Re: future of the C++

From:
Walter Bright <newshound1@digitalmars.com>
Newsgroups:
comp.lang.c++.moderated
Date:
Thu, 8 Jul 2010 07:16:27 CST
Message-ID:
<i13i2b$jlb$1@news.eternal-september.org>
Ian Collins wrote:

On 07/ 8/10 08:16 AM, Walter Bright wrote:

Mathias Gaunard wrote:

I personally don't understand the point of non-recoverable exceptions
at all. If they're non recoverable, it means it is something that
should *never* happen, and therefore is a bug in the program itself.
The program might as well abort and terminate directly.
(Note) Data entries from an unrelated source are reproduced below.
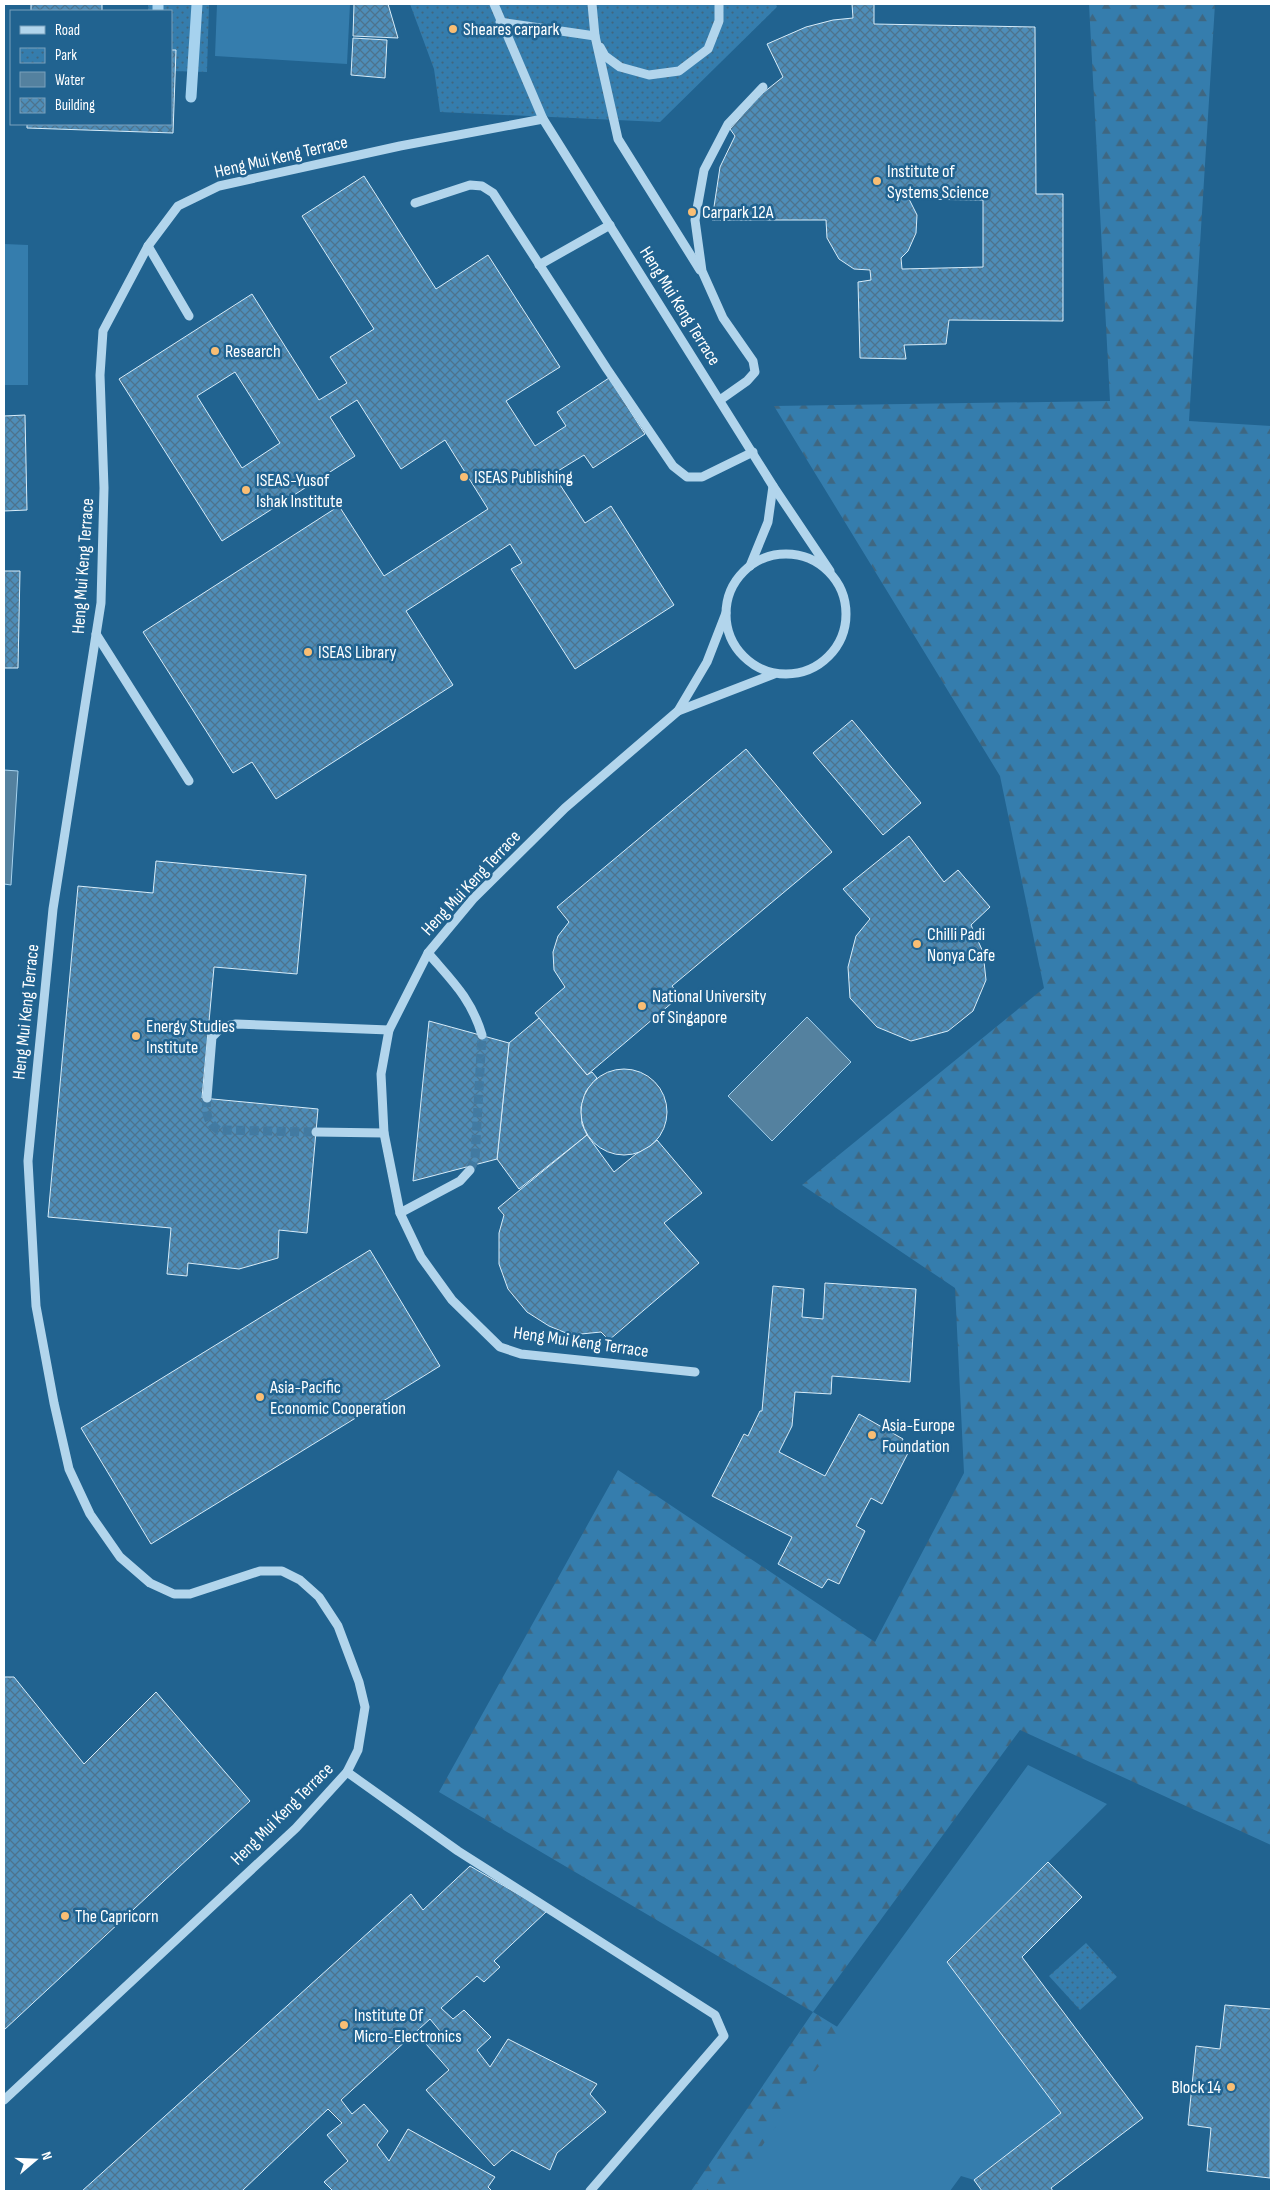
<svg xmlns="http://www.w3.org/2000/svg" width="1275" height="2195" viewBox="0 0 1275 2195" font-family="'Sofia Sans Condensed',sans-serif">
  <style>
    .grass { fill: #357dad }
    .forest { fill: url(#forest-firs) }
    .park { fill: url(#park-dots) }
    .water { fill: #54819f; stroke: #a6d2ee }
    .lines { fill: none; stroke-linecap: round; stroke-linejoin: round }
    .stream { stroke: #a6d2ee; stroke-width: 11 }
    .building { fill: url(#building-cross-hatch); stroke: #d7ecf9; fill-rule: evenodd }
    .minor-tunnel { stroke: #427aa1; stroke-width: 9; stroke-dasharray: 9 4.5; stroke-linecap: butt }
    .minor { stroke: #b2d5ec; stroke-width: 9 }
    .poi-dot { fill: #f9be74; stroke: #216390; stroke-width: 2 }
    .labels { text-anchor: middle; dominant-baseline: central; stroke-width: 5; stroke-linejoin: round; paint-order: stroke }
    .poi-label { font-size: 18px; fill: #fff; stroke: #216390; text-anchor: start }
    .street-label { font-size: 18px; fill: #fff; stroke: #216390 }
  </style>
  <defs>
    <pattern id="forest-firs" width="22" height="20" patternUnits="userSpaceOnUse" patternTransform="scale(1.25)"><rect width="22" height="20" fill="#357dad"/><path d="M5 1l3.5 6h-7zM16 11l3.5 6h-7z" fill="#3f6781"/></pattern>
    <pattern id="park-dots" width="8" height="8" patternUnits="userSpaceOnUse" patternTransform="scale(1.25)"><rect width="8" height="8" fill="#357dad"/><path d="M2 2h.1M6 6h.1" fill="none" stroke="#3f6781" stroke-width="1.8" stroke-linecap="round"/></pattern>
    <pattern id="building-cross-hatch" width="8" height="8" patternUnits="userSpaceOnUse" patternTransform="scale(1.25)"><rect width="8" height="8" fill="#4e8db8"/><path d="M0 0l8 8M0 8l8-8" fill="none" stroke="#4d738d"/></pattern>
  </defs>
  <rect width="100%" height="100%" fill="#216390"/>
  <g class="grass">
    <path d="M 217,4 L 350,4 L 347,64 L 215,56 Z"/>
    <path d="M 4,244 L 28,245 L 28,385 L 4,385 Z"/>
    <path d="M 1028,1765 L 1107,1804 L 947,1962 L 1061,2113 L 974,2180 L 961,2176 L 950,2191 L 717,2191 Z"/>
  </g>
  <path class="forest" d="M 1089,4 L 1215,4 L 1189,421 L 1271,426 L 1271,1845 L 1020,1730 L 813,2012 L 844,2031 L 730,2191 L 691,2191 L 813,2012 L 439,1792 L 618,1470 L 875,1642 L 964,1473 L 955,1288 L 802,1185 L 1044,988 L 1000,776 L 774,406 L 1110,401 Z"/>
  <g class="park">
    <path d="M 148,4 L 209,4 L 207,72 L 171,71 L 171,11 L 148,11 Z"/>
    <path d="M 410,4 L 776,4 L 777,7 L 660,122 L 440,112 L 434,69 Z"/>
    <path d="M 1086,1943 L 1117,1977 L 1080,2010 L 1049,1976 Z"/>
  </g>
  <g class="water">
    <path d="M 4,770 L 18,771 L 11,885 L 4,884 Z"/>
    <path d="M 807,1017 L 851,1062 L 772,1141 L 728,1096 Z"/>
  </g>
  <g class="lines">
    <g class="stream">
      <path d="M 158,11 L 158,4"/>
      <path d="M 191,97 L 197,4"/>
    </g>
  </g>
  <g class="building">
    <rect x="31" y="4" width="71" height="7"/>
    <path d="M 354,4 L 388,4 L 398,38 L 353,36 Z"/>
    <path d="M 852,4 L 874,4 L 874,24 L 1035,27 L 1036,194 L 1063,194 L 1063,321 L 949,320 L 946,344 L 904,345 L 906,359 L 860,358 L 858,282 L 871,280 L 870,270 L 854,269 L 839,259 L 827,238 L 826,220 L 712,220 L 720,167 L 735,136 L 730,129 L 759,96 L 783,77 L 767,44 L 806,27 L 833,20 L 853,18 ZM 909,199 L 983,200 L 983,267 L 902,269 L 901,258 L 908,251 L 916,233 L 917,215 Z"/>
    <path d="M 353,38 L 387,40 L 385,78 L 351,75 Z"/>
    <path d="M 171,50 L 176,50 L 173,133 L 27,128 L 27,124 L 171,124 Z"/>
    <path d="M 364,176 L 436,289 L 488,255 L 560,367 L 506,401 L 535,446 L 566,426 L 557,412 L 609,378 L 645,434 L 593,468 L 584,455 L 553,474 L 585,523 L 611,506 L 674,605 L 575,669 L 511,569 L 522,563 L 510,544 L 406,611 L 453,685 L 276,799 L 252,762 L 233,773 L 143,632 L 339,506 L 384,576 L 488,509 L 445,440 L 401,469 L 357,400 L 330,417 L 355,456 L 222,541 L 119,379 L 252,294 L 319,400 L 347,383 L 330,357 L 374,329 L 302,216 ZM 235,372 L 280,443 L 242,468 L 197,396 Z"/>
    <path d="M 25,415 L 27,510 L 4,511 L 4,416 Z"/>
    <path d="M 4,571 L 20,571 L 18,668 L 4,668 Z"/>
    <path d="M 852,720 L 921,803 L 883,835 L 813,753 Z"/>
    <path d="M 746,749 L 832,852 L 672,986 L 680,996 L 587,1075 L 535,1013 L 565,987 L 554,970 L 553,952 L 558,936 L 569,922 L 557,907 Z"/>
    <path d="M 909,836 L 944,882 L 958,870 L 990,907 L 971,925 L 983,952 L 986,980 L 973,1011 L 948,1031 L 911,1041 L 877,1027 L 850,998 L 848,967 L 856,936 L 870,919 L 843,889 Z"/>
    <path d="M 156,861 L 306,875 L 297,974 L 214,967 L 202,1098 L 318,1109 L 307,1233 L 279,1230 L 278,1258 L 239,1269 L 188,1263 L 187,1276 L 167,1274 L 171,1228 L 48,1217 L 78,886 L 153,893 Z"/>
    <path d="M 539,1018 L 587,1075 L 592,1072 L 597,1078 L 586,1091 L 581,1107 L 582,1124 L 587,1135 L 519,1189 L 497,1159 L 509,1043 Z"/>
    <path d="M 429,1021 L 509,1043 L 497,1159 L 413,1181 Z"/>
    <circle cx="624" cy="1112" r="43"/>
    <path d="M 587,1135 L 614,1172 L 636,1154 L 650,1146 L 657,1140 L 702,1193 L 664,1223 L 699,1263 L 609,1340 L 601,1332 L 571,1335 L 549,1326 L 527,1312 L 508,1289 L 499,1264 L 499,1233 L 504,1215 L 498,1208 Z"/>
    <path d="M 370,1250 L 440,1366 L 151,1544 L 81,1428 Z"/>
    <path d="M 825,1283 L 916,1289 L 910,1382 L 832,1376 L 831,1394 L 795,1392 L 792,1426 L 779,1452 L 825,1476 L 859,1414 L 903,1439 L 900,1446 L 909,1451 L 882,1504 L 871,1498 L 856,1526 L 865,1531 L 839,1584 L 828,1579 L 822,1588 L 778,1564 L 792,1537 L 712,1496 L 744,1434 L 748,1436 L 760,1411 L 762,1411 L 773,1286 L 804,1289 L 802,1317 L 823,1319 Z"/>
    <path d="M 4,1677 L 14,1677 L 84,1764 L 156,1692 L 250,1801 L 4,2030 Z"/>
    <path d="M 1048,1862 L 1082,1897 L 1022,1957 L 1143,2118 L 1051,2188 L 1053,2191 L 982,2191 L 974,2180 L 1061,2113 L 947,1962 Z"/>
    <path d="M 470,1866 L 547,1911 L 494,1961 L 500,1967 L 484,1982 L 477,1976 L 441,2008 L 453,2019 L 464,2010 L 491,2037 L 477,2050 L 490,2067 L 508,2039 L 597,2084 L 590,2094 L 606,2112 L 557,2153 L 550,2170 L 512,2150 L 494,2166 L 426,2090 L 449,2070 L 426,2044 L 440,2031 L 430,2019 L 341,2100 L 352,2114 L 364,2104 L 388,2131 L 377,2145 L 389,2161 L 408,2129 L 495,2177 L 488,2187 L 492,2191 L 333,2191 L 324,2182 L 348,2161 L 327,2135 L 342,2123 L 328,2109 L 242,2191 L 82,2191 L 411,1894 L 423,1910 Z"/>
    <path d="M 1225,2005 L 1271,2009 L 1270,2178 L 1207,2171 L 1211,2128 L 1188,2125 L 1196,2046 L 1220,2049 Z"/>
  </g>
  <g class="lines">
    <g class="minor-tunnel">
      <path d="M 207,1098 C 206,1113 206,1121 218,1130 L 316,1132"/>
      <path d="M 470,1170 L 475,1159 L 482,1035"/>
    </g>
    <g class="minor">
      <path d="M 494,4 L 543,119 L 773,486 L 830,571"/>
      <path d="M 592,4 L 595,36 L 618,139 L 700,270"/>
      <path d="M 500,22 L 595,36"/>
      <path d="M 600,47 L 605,56 L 620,67 L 649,75 L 679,71 L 708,49 L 719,21 L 719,4"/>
      <path d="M 415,203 L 470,185 L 482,186 L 493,193 L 607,369 L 673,466 L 687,477 L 702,477 L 753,452"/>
      <path d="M 148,246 L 189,316"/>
      <path d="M 539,265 L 610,225"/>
      <path d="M 720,400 L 747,381 L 755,372 L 753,361 L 723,318 L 702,271 L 695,220 L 704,170 L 728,124 L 763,87"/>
      <circle cx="786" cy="614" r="60"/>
      <path d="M 750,566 L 768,522 L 773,486"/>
      <path d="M 96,634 L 189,781"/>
      <path d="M 678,711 L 774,674"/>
      <path d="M 428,953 C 452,981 471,998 482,1035"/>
      <path d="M 207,1098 L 212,1037 L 222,1027 L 236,1024 L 389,1030"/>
      <path d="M 316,1132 L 384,1133"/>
      <path d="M 400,1213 L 460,1181 L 470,1170"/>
      <path d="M 695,1372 L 521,1354 L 500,1347 L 452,1300 L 421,1257 L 400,1213 L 384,1133 L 381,1074 L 389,1030 L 428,953 L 473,899 L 565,808 L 678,711 L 707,662 L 726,613"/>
      <path d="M 347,1772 L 458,1851 L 715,2015 L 724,2036 L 590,2191"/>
      <path d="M 4,2100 L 296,1828 L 347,1772 L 358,1750 L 365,1707 L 359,1682 L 338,1626 L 319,1597 L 300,1580 L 282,1571 L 260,1571 L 190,1594 L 174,1594 L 150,1583 L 120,1557 L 90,1514 L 69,1469 L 54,1403 L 36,1306 L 28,1161 L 53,909 L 101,603 L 104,488 L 100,375 L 103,331 L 148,246 L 178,206 L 219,186 L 400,146 L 543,119"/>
    </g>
  </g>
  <g class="poi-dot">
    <circle cx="453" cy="29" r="5"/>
    <circle cx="877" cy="181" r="5"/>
    <circle cx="692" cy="212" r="5"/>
    <circle cx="215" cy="351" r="5"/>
    <circle cx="464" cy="477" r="5"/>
    <circle cx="246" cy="490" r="5"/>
    <circle cx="308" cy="652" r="5"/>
    <circle cx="917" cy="944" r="5"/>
    <circle cx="642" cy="1006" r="5"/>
    <circle cx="136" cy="1036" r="5"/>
    <circle cx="260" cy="1397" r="5"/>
    <circle cx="872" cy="1435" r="5"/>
    <circle cx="65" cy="1916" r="5"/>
    <circle cx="344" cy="2025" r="5"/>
    <circle cx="1231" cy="2087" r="5"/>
  </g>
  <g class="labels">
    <g class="poi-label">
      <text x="463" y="29">Sheares carpark</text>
      <text x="887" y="171">Institute of<tspan x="887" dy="21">Systems Science</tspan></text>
      <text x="702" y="212">Carpark 12A</text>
      <text x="225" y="351">Research</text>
      <text x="474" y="477">ISEAS Publishing</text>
      <text x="256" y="480">ISEAS-Yusof<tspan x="256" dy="21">Ishak Institute</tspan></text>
      <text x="318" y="652">ISEAS Library</text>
      <text x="927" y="934">Chilli Padi<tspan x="927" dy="21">Nonya Cafe</tspan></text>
      <text x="652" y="996">National University<tspan x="652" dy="21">of Singapore</tspan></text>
      <text x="146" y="1026">Energy Studies<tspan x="146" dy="21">Institute</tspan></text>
      <text x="270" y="1387">Asia-Pacific<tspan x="270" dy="21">Economic Cooperation</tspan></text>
      <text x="882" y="1425">Asia-Europe<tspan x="882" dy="21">Foundation</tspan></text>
      <text x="75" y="1916">The Capricorn</text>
      <text x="354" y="2015">Institute Of<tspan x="354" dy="21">Micro-Electronics</tspan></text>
      <text x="1221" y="2087" text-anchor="end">Block 14</text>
    </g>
    <g class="street-label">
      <text transform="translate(281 157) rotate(-13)">Heng Mui Keng Terrace</text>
      <text transform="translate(680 306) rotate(58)">Heng Mui Keng Terrace</text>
      <text transform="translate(83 566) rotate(-86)">Heng Mui Keng Terrace</text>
      <text transform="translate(471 883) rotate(-47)">Heng Mui Keng Terrace</text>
      <text transform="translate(26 1012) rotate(-84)">Heng Mui Keng Terrace</text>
      <text transform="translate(581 1342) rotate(8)">Heng Mui Keng Terrace</text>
      <text transform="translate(282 1814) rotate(-45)">Heng Mui Keng Terrace</text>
    </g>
  </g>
  <rect width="1275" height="2195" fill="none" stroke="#ffffff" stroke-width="10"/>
  <rect x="10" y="10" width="162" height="115" fill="#216390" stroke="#7aa1bc"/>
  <rect x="20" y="26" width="25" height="8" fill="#b2d5ec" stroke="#7aa1bc"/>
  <text x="55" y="35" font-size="15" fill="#ffffff">Road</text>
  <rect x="20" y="48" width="25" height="15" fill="url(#park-dots)" stroke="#7aa1bc"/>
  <text x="55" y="60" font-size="15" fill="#ffffff">Park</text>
  <rect x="20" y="72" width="25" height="15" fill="#54819f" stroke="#7aa1bc"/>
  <text x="55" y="85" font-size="15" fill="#ffffff">Water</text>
  <rect x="20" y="98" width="25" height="15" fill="url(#building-cross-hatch)" stroke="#7aa1bc"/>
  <text x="55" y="110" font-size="15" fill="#ffffff">Building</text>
  <g transform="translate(35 2160) rotate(71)" stroke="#216390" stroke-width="4" paint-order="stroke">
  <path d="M0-4L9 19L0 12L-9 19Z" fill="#ffffff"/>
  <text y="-8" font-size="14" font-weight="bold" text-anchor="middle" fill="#ffffff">N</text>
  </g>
</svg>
Trying to
clean up in the face of something that should never happen in the
first place cannot work, and might actually lead to even more errors.


Yes, you're quite right.

Being able to catch them, however, can make debugging a program easier.


Isn't a breakpoint on abort() a better alternative? I wouldn't want any
unwinding or object clean-up to occur under those conditions. Along
with the risk of more damage being done, valuable state information may
be lost.


Usually, yes, a breakpoint is better. But consider what a breakpoint is
- it's a debugger installing an exception handler! A debugger is
sometimes not available, and so it's nice to be able to build in a bit
of debugger capability into the program.